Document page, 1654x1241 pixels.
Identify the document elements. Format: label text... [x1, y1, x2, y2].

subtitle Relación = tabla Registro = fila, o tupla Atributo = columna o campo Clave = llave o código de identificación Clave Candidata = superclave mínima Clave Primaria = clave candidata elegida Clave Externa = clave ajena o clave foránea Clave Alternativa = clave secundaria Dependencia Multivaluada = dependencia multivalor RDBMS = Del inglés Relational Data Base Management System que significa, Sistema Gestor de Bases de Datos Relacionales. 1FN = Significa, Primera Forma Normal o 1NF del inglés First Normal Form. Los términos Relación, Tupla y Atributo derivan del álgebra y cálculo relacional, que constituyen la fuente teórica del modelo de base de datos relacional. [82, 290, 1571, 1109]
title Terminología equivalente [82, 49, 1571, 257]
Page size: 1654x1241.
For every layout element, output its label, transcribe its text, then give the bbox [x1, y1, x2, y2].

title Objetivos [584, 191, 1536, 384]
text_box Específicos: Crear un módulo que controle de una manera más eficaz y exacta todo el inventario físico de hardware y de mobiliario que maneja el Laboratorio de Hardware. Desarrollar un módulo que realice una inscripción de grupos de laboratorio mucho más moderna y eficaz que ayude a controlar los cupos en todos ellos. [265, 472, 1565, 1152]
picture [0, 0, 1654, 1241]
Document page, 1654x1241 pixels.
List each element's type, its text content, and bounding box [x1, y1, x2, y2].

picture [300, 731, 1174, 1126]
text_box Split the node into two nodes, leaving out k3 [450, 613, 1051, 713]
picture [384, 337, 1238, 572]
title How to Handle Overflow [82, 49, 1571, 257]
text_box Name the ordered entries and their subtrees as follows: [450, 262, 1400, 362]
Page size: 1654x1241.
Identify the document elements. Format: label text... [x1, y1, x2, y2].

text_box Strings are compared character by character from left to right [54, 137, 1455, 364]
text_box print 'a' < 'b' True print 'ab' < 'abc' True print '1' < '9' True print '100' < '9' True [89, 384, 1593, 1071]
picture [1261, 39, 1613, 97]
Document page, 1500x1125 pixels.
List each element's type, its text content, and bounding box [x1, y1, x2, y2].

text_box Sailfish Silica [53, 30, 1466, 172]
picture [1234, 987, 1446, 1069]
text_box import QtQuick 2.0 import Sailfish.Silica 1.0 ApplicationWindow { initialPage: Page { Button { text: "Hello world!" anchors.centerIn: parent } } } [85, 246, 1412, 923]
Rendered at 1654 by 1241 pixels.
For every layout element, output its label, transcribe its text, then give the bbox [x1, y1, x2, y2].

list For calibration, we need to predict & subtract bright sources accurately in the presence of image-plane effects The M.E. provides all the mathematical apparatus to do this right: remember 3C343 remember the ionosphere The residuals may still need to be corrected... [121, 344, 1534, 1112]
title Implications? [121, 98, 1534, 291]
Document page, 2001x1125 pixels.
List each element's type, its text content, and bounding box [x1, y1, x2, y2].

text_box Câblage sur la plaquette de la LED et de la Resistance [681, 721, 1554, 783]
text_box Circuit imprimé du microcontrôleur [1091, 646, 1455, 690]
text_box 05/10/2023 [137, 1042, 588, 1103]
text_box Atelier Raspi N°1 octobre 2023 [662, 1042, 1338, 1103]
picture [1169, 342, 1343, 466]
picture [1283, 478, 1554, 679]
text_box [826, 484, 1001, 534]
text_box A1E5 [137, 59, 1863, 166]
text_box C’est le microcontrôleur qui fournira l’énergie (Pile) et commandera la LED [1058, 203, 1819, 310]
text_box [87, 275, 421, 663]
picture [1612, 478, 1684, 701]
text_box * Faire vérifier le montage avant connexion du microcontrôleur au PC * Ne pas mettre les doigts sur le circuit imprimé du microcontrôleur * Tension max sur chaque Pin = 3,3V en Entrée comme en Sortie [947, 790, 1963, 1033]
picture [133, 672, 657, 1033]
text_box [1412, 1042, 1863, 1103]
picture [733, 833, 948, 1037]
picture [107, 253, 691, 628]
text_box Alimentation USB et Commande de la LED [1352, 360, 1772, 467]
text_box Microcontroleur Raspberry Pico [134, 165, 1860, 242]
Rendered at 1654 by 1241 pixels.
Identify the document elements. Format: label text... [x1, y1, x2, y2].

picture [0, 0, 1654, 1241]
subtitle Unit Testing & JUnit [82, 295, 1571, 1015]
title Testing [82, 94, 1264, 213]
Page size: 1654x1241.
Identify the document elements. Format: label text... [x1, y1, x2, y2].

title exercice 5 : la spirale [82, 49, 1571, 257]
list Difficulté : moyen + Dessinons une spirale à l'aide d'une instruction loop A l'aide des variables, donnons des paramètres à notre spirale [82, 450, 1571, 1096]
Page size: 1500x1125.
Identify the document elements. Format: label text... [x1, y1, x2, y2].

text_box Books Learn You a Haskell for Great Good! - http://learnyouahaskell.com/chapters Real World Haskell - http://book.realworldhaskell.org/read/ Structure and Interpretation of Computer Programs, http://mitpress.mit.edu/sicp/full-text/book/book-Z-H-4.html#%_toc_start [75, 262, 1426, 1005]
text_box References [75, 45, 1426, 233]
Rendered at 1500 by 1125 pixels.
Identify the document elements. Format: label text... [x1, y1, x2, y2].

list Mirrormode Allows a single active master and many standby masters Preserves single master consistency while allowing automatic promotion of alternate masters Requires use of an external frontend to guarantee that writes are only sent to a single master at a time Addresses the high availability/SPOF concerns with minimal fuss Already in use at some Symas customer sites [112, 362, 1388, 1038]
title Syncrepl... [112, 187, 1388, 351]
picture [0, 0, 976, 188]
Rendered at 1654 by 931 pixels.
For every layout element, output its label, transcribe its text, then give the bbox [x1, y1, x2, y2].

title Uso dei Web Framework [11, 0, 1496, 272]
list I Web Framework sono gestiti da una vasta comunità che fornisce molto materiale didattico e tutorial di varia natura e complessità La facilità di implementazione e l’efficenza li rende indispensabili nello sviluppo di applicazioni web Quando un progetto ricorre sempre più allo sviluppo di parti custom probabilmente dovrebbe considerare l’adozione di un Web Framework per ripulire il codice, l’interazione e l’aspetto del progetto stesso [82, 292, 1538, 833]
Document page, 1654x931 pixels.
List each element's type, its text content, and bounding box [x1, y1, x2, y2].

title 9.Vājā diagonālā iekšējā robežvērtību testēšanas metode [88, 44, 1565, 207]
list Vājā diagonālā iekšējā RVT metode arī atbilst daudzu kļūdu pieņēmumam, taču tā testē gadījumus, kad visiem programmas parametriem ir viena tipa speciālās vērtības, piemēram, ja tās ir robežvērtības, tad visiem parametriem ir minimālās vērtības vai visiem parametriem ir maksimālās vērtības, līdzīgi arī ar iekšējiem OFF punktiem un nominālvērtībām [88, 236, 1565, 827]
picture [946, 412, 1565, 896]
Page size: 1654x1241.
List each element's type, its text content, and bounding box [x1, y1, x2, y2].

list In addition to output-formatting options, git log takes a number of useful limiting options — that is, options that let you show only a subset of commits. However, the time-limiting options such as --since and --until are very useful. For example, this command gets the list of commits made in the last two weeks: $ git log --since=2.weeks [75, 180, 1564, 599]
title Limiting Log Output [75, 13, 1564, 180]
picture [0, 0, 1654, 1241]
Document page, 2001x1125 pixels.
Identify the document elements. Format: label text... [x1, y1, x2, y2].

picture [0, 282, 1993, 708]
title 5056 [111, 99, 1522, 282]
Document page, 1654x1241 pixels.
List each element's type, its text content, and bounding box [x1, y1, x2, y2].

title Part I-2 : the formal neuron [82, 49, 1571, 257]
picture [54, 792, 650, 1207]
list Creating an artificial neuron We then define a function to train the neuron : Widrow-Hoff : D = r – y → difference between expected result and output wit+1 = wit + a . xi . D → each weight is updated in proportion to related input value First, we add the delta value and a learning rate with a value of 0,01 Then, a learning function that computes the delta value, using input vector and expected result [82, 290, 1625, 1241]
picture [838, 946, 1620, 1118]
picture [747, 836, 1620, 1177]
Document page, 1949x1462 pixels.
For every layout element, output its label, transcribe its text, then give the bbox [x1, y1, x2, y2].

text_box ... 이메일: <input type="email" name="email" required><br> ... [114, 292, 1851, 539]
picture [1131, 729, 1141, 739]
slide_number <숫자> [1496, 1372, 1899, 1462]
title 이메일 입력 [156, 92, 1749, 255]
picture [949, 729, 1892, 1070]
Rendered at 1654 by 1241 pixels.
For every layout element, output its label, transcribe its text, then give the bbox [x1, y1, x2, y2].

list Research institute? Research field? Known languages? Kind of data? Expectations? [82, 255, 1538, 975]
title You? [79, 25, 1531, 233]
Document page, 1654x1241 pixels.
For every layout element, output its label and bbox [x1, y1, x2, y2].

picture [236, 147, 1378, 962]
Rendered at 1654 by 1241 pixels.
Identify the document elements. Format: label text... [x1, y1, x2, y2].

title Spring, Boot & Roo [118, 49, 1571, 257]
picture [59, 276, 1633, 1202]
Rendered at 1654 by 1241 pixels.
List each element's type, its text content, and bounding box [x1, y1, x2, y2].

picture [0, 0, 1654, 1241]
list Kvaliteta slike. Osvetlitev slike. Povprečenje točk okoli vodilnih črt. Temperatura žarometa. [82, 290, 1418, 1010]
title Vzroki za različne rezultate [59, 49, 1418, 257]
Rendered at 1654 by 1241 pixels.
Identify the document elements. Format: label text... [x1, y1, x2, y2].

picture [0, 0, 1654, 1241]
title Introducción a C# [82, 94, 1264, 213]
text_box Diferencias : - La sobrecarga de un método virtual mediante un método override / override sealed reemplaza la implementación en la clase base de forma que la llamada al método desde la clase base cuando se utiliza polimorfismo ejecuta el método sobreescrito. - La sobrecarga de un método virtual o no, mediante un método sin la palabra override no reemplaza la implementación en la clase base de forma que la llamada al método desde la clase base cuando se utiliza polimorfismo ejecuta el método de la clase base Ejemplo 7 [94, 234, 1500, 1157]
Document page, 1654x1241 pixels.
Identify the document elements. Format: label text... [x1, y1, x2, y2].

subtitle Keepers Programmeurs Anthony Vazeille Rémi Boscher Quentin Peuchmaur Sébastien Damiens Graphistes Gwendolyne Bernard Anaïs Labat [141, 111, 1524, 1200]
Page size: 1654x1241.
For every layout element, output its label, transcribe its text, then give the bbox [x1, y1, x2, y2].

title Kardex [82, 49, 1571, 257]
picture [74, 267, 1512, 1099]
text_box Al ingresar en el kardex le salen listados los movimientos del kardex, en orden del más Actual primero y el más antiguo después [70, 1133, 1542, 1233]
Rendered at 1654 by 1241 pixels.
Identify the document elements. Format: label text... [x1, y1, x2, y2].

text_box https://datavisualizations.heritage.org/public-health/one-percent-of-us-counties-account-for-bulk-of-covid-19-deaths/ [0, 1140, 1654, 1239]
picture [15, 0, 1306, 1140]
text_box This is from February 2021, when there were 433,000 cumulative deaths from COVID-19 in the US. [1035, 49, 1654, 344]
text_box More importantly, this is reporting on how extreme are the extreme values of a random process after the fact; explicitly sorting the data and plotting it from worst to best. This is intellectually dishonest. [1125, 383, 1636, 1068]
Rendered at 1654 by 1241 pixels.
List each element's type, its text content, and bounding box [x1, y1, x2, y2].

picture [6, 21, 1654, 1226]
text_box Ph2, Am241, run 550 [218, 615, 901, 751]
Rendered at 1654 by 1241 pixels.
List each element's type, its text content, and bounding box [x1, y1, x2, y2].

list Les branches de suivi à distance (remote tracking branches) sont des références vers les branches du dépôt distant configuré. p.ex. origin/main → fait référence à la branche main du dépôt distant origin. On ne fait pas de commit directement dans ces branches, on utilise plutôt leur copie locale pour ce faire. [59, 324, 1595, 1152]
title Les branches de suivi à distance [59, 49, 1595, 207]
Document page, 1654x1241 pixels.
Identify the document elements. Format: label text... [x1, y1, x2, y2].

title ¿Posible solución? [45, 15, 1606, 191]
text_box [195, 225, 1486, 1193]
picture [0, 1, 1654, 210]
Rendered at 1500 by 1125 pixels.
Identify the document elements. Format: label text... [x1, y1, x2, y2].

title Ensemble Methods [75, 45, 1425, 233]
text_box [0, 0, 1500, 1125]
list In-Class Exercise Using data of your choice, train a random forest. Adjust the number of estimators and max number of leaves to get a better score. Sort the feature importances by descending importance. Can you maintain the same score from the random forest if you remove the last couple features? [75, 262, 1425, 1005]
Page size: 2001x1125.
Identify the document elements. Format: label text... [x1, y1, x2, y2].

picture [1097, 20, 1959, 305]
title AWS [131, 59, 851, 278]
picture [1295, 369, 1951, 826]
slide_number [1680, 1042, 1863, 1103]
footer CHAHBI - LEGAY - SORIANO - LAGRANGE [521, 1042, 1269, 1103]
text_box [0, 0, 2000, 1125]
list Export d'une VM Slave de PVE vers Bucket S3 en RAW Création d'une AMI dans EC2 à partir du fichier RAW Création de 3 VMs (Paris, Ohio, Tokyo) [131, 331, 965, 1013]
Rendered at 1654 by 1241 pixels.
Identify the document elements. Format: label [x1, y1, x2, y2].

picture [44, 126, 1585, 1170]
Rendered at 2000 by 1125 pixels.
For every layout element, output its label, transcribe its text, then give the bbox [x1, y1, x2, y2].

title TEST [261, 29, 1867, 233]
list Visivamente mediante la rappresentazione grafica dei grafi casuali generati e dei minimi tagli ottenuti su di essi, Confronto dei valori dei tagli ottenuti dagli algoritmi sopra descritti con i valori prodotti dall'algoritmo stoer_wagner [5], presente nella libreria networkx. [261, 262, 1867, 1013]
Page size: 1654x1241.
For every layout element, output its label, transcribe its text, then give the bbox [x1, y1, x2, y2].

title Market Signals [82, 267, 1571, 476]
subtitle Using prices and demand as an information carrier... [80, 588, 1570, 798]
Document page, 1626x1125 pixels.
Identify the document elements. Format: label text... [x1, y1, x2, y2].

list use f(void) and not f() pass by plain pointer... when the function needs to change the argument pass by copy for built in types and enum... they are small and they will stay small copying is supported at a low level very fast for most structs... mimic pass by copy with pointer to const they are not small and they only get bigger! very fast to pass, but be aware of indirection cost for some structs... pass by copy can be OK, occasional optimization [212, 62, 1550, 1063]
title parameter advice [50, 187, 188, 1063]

SHORT EXERCISE: Can you copy the items word for word, from the very first line through the line containing "title Terminología equivalente", including that line?

CORRECT RESULT:
Document page, 1654x1241 pixels.
Identify the document elements. Format: label text... [x1, y1, x2, y2].

subtitle Relación = tabla Registro = fila, o tupla Atributo = columna o campo Clave = llave o código de identificación Clave Candidata = superclave mínima Clave Primaria = clave candidata elegida Clave Externa = clave ajena o clave foránea Clave Alternativa = clave secundaria Dependencia Multivaluada = dependencia multivalor RDBMS = Del inglés Relational Data Base Management System que significa, Sistema Gestor de Bases de Datos Relacionales. 1FN = Significa, Primera Forma Normal o 1NF del inglés First Normal Form. Los términos Relación, Tupla y Atributo derivan del álgebra y cálculo relacional, que constituyen la fuente teórica del modelo de base de datos relacional. [82, 290, 1571, 1109]
title Terminología equivalente [82, 49, 1571, 257]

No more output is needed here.